INSTRUCTIONS TO FOLLOW: Pictures appear among the records below and must be omitted. Repeat exactly the lines from the line with "right hip: (513, 1676, 1)" to the line with "left elbow: (921, 711, -28)", both included.
------------------------------
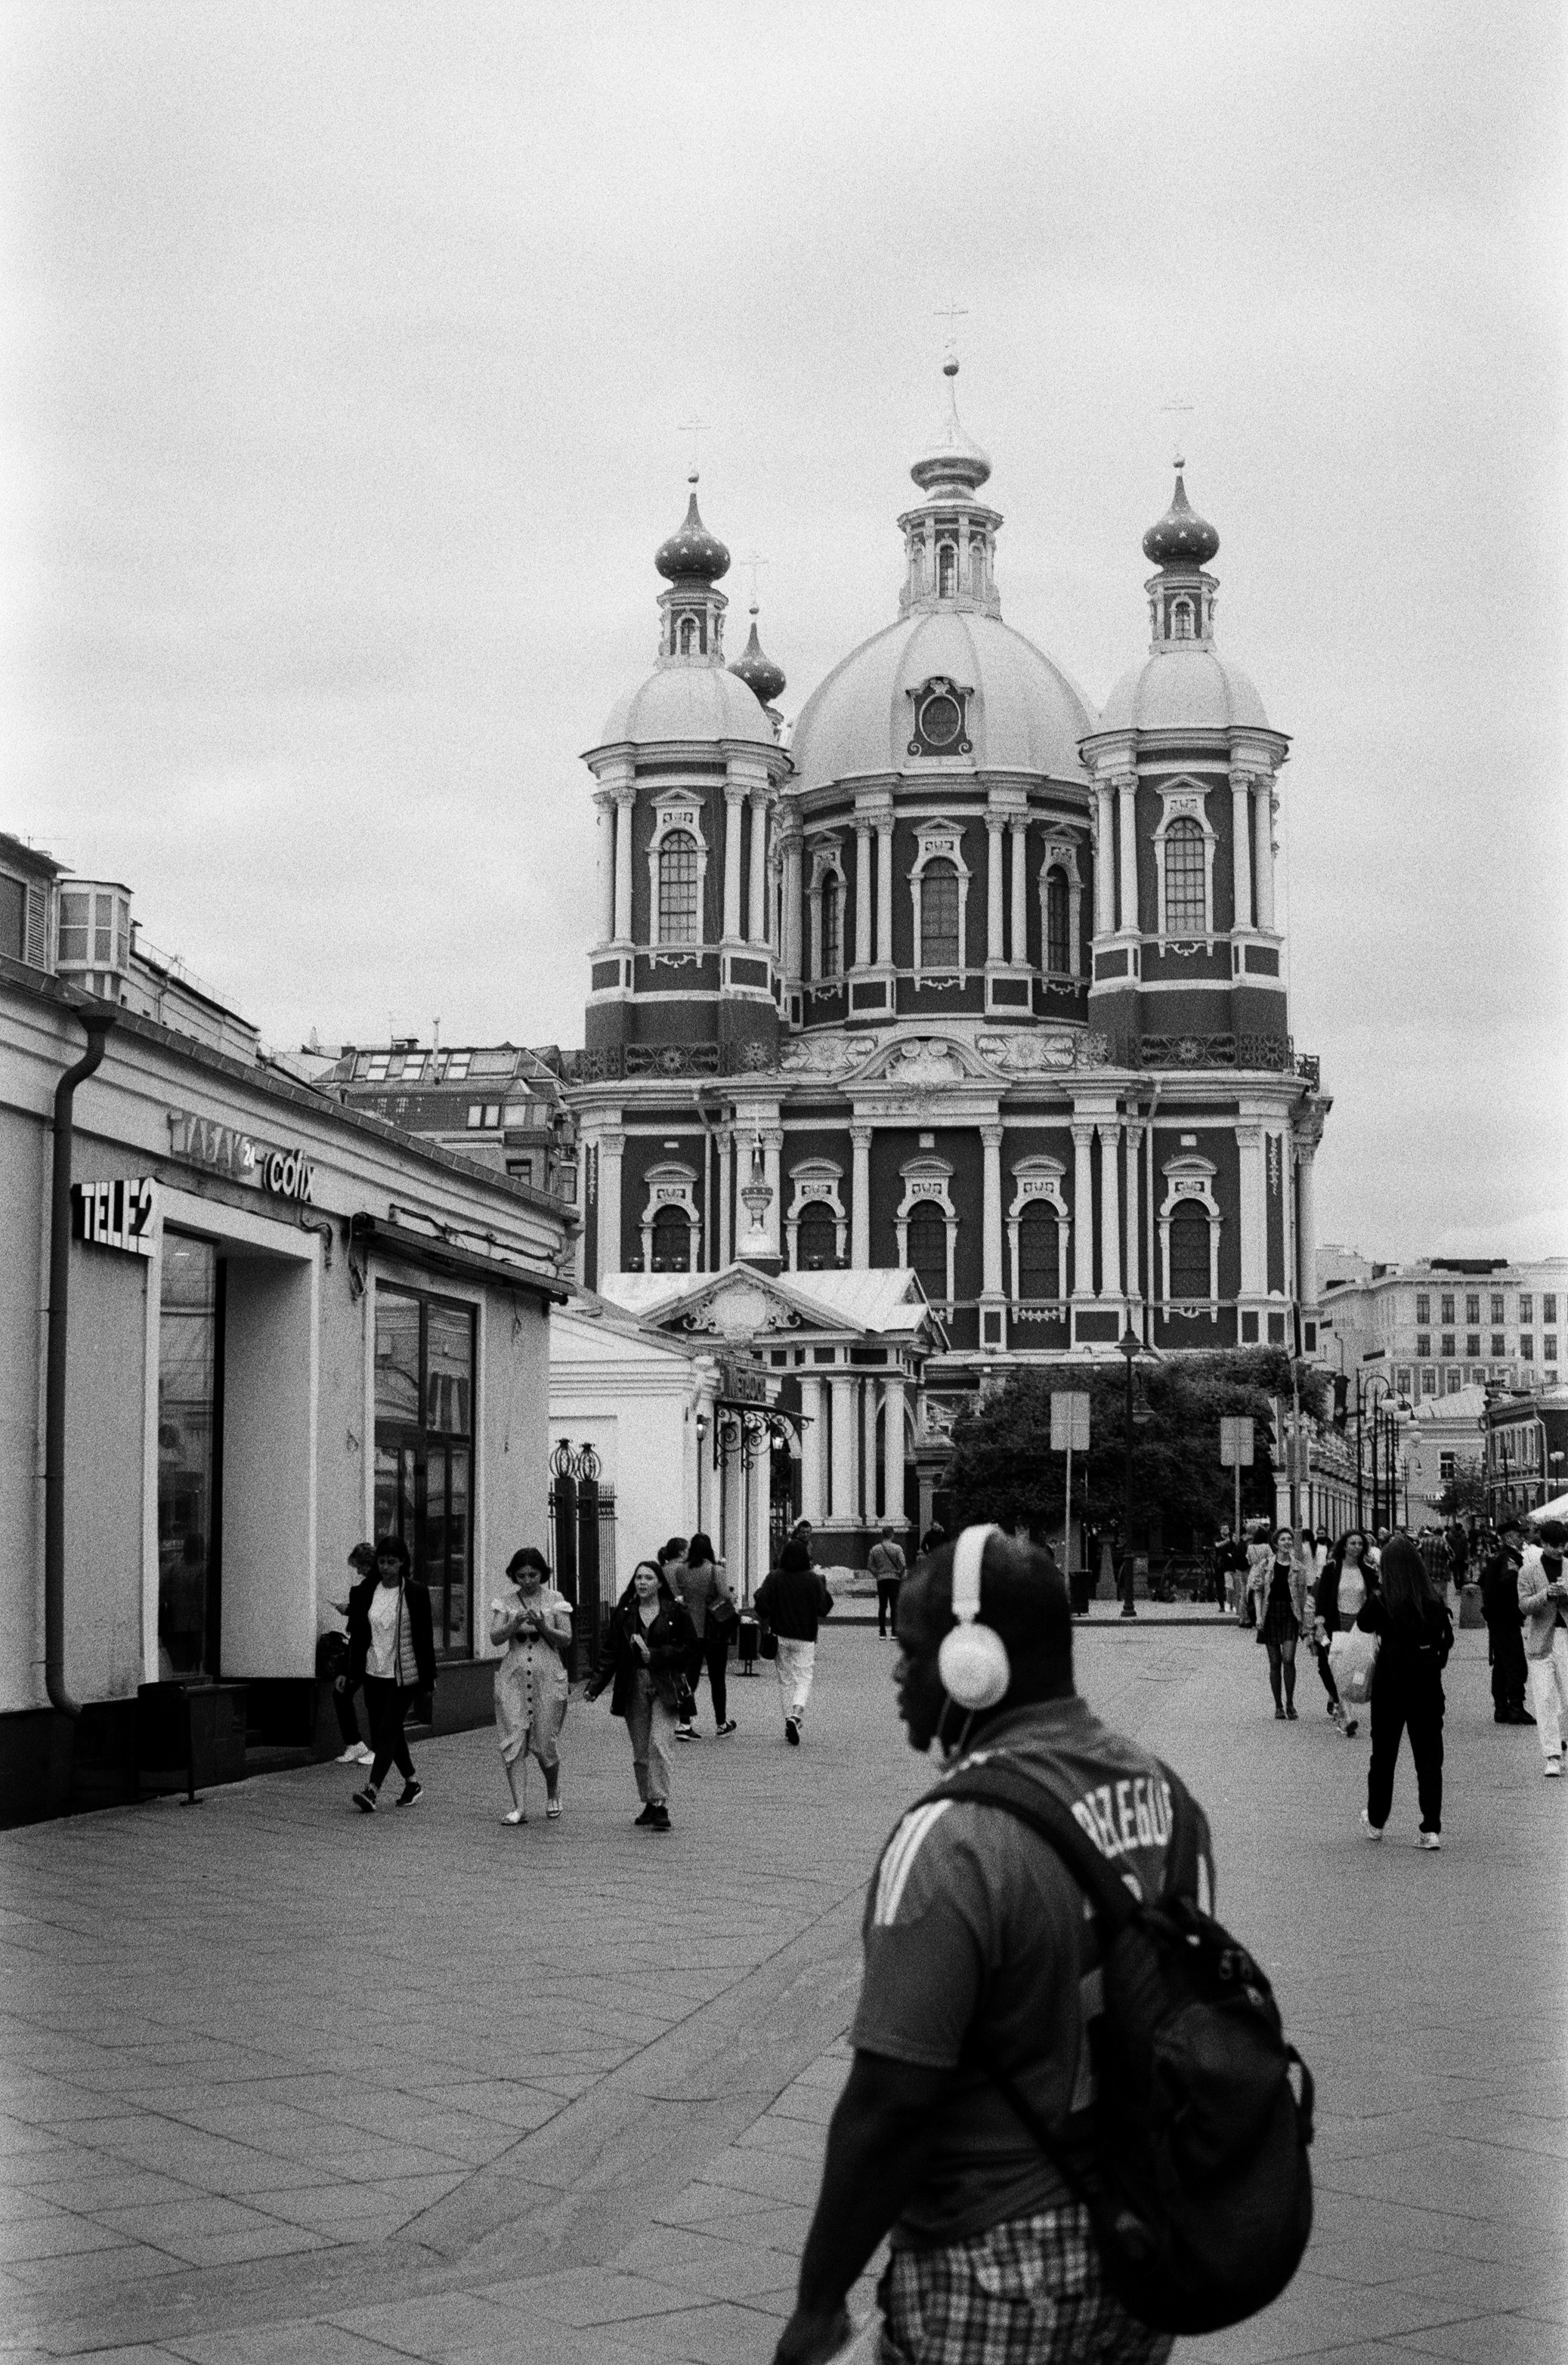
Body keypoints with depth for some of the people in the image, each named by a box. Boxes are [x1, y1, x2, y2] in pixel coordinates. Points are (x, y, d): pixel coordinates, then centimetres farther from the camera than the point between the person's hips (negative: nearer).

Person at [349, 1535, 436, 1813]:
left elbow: (426, 1636, 0)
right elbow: (356, 1635, 9)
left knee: (388, 1730, -12)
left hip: (404, 1674, -4)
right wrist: (347, 1672, 7)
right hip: (374, 1672, 4)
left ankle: (372, 1790, -18)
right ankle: (412, 1782, 27)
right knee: (382, 1732, 10)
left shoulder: (416, 1594, -3)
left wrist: (430, 1675, 0)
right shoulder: (365, 1593, 5)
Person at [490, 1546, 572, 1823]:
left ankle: (553, 1795, 28)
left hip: (548, 1676, -1)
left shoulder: (555, 1601, 3)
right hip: (513, 1676, 1)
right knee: (514, 1741, -7)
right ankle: (519, 1807, -7)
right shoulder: (505, 1602, 6)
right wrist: (515, 1624, -21)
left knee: (545, 1743, 1)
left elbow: (566, 1640, 0)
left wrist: (543, 1627, -17)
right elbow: (495, 1637, -3)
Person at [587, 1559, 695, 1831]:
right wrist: (596, 1686, -1)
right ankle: (649, 1804, 18)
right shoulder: (624, 1612, 7)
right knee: (640, 1751, 6)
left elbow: (688, 1648, 0)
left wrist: (654, 1655, -11)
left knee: (659, 1744, -15)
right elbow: (612, 1652, 7)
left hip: (664, 1686, -3)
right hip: (633, 1686, 3)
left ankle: (660, 1805, -15)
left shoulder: (675, 1611, 0)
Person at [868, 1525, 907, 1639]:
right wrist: (903, 1576, 2)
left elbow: (870, 1565, 5)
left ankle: (882, 1633, 10)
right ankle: (895, 1632, -7)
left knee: (882, 1606, 10)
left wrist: (877, 1575, 13)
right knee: (894, 1606, 0)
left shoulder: (875, 1549, 4)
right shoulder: (897, 1548, -7)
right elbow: (903, 1565, -12)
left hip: (881, 1579, 3)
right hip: (894, 1578, -3)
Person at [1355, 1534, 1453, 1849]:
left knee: (1384, 1754, 14)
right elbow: (1447, 1639, 0)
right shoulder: (1433, 1601, -6)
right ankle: (1431, 1828, -1)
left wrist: (1378, 1588, 6)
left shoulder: (1381, 1601, -12)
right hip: (1428, 1686, 1)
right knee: (1429, 1755, 5)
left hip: (1391, 1684, -1)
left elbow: (1364, 1624, 6)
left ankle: (1375, 1822, 27)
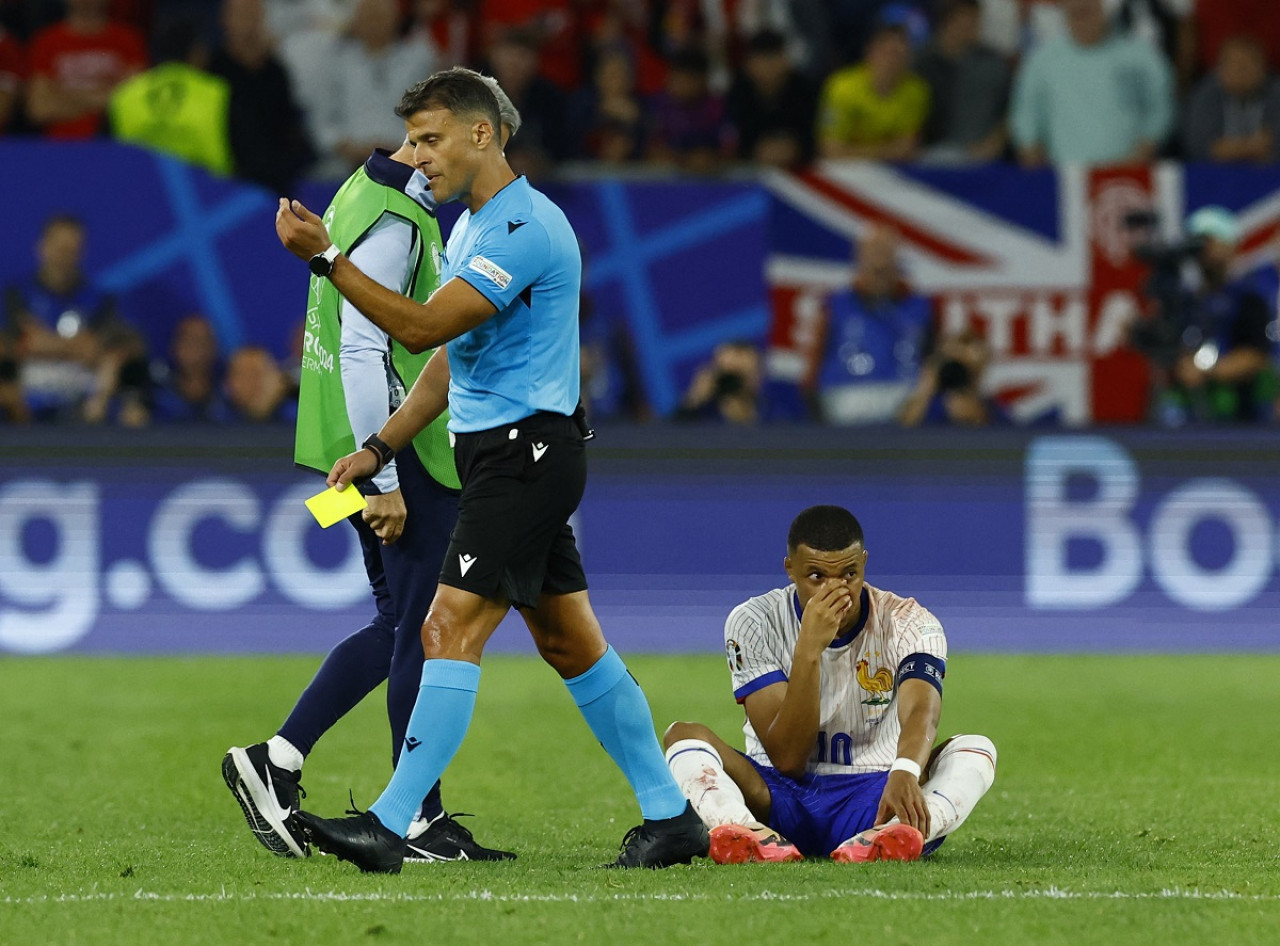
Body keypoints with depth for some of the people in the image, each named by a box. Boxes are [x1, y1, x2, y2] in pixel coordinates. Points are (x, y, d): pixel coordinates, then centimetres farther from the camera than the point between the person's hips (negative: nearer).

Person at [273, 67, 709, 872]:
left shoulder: (525, 227, -17)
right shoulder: (473, 227, 16)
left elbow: (421, 327, -24)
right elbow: (452, 359, 23)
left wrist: (325, 256, -25)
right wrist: (380, 449, 16)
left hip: (528, 452, -10)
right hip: (502, 453, 10)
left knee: (451, 629, -14)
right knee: (570, 640, 12)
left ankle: (390, 827, -17)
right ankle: (670, 815, 16)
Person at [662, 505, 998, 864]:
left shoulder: (907, 623, -6)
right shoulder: (754, 623, -7)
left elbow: (921, 711, -28)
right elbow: (788, 759, -15)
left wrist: (904, 775, -51)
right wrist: (809, 649, -26)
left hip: (873, 802, 0)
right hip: (778, 802, 0)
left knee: (978, 749, -25)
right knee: (683, 734, -22)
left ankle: (882, 838, -56)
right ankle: (755, 836, -53)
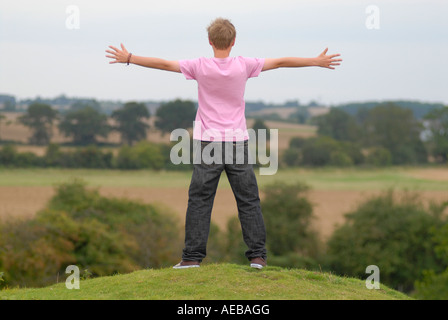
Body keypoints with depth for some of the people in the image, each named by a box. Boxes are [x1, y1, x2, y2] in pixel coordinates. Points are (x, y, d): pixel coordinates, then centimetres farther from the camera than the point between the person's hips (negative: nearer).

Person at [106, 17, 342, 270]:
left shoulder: (200, 67, -5)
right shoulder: (244, 66, -4)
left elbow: (163, 64, 1)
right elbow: (281, 62, 5)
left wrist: (128, 58, 12)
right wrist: (317, 62, 15)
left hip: (208, 144, -1)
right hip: (238, 144, 1)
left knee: (199, 201, 2)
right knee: (249, 201, 5)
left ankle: (193, 256, -1)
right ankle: (258, 255, 2)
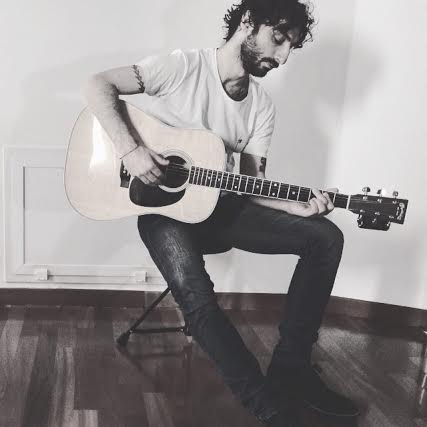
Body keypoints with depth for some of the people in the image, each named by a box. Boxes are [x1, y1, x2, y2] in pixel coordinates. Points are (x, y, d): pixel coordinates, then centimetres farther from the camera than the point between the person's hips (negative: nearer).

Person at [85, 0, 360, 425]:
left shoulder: (262, 107, 4)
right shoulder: (184, 66, -12)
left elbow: (252, 184, 1)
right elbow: (99, 84, -14)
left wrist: (296, 207, -18)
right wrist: (130, 149, -26)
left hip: (219, 206, 6)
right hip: (164, 206, -5)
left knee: (325, 236, -10)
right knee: (195, 295, -34)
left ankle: (290, 371, -6)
------------------------------
EXPECTED ANSWER:
right hip: (513, 1676, 1)
right knee: (514, 1741, -7)
right ankle: (519, 1807, -7)
right shoulder: (505, 1602, 6)
right wrist: (515, 1624, -21)
left knee: (545, 1743, 1)
left elbow: (566, 1640, 0)
left wrist: (543, 1627, -17)
right elbow: (495, 1637, -3)
Person at [587, 1559, 695, 1831]:
right wrist: (596, 1686, -1)
right ankle: (649, 1804, 18)
right shoulder: (624, 1612, 7)
right knee: (640, 1751, 6)
left elbow: (688, 1648, 0)
left wrist: (654, 1655, -11)
left knee: (659, 1744, -15)
right elbow: (612, 1652, 7)
left hip: (664, 1686, -3)
right hip: (633, 1686, 3)
left ankle: (660, 1805, -15)
left shoulder: (675, 1611, 0)
Person at [868, 1525, 907, 1639]:
right wrist: (903, 1576, 2)
left elbow: (870, 1565, 5)
left ankle: (882, 1633, 10)
right ankle: (895, 1632, -7)
left knee: (882, 1606, 10)
left wrist: (877, 1575, 13)
right knee: (894, 1606, 0)
left shoulder: (875, 1549, 4)
right shoulder: (897, 1548, -7)
right elbow: (903, 1565, -12)
left hip: (881, 1579, 3)
right hip: (894, 1578, -3)
Person at [1355, 1534, 1453, 1849]:
left knee: (1384, 1754, 14)
right elbow: (1447, 1639, 0)
right shoulder: (1433, 1601, -6)
right ankle: (1431, 1828, -1)
left wrist: (1378, 1588, 6)
left shoulder: (1381, 1601, -12)
right hip: (1428, 1686, 1)
right knee: (1429, 1755, 5)
left hip: (1391, 1684, -1)
left elbow: (1364, 1624, 6)
left ankle: (1375, 1822, 27)
Body keypoints with depth for some of the people in the image, each named by a box. Boxes are [x1, y1, x2, y2] in pixel coordinates. Points are (x, y, d): pixel coordinates, then centimetres farther from the camera than the point between the person's hips (negative: nearer).

Person at [273, 67, 709, 872]:
left shoulder: (525, 227, -17)
right shoulder: (473, 227, 16)
left elbow: (421, 327, -24)
right elbow: (452, 359, 23)
left wrist: (325, 256, -25)
right wrist: (380, 449, 16)
left hip: (528, 452, -10)
right hip: (502, 453, 10)
left knee: (451, 629, -14)
right knee: (570, 640, 12)
left ankle: (390, 827, -17)
right ankle: (670, 815, 16)
Person at [662, 505, 998, 864]:
left shoulder: (907, 623, -6)
right shoulder: (754, 623, -7)
left elbow: (921, 711, -28)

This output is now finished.